Assembly
From MRL Wiki
Contents |
[edit] Challenge
New challenge 4/9 (reading challenge 1)
This is another challenge designed to introduce you to assembly language. Instead of trying to write a simple program, we will read a simple program.
Assembler languages look different, depending on which assembler you are using and what processor it is targeting. This can sometimes be frustrating, but is an unavoidable fact of being an reverser. You must learn to read a variety of assembler dialects if you are to have flexibility.

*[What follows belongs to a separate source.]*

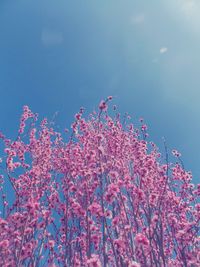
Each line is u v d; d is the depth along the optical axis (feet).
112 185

Here are two simple routines which do the same thing. The first is written for the GNU assembler, the second for NASM, MASM, or another typical x86 assembler.
pushl %ebp
movl %esp, %ebp
movl 8(%ebp), %eax
movl 12(%ebp), %ebx
addl %ebx, %eax
mov %ebp, %esp
popl %ebp
ret
push ebp
mov ebp, esp
mov eax, [ebp + 8]
mov ebx, [ebp + 12]
add eax, ebx
mov esp, ebp
pop ebp
ret
On the x86, many instructions take a source and a destination operand. (The operands are the things after the instruction name.) Notice how the source and destination operands are different for the two flavors. For AT&T syntax, it is source, destination. For Intel syntax, it is destination, source. It is easy to get confused when you are learning both syntaxes at the same time, so be careful.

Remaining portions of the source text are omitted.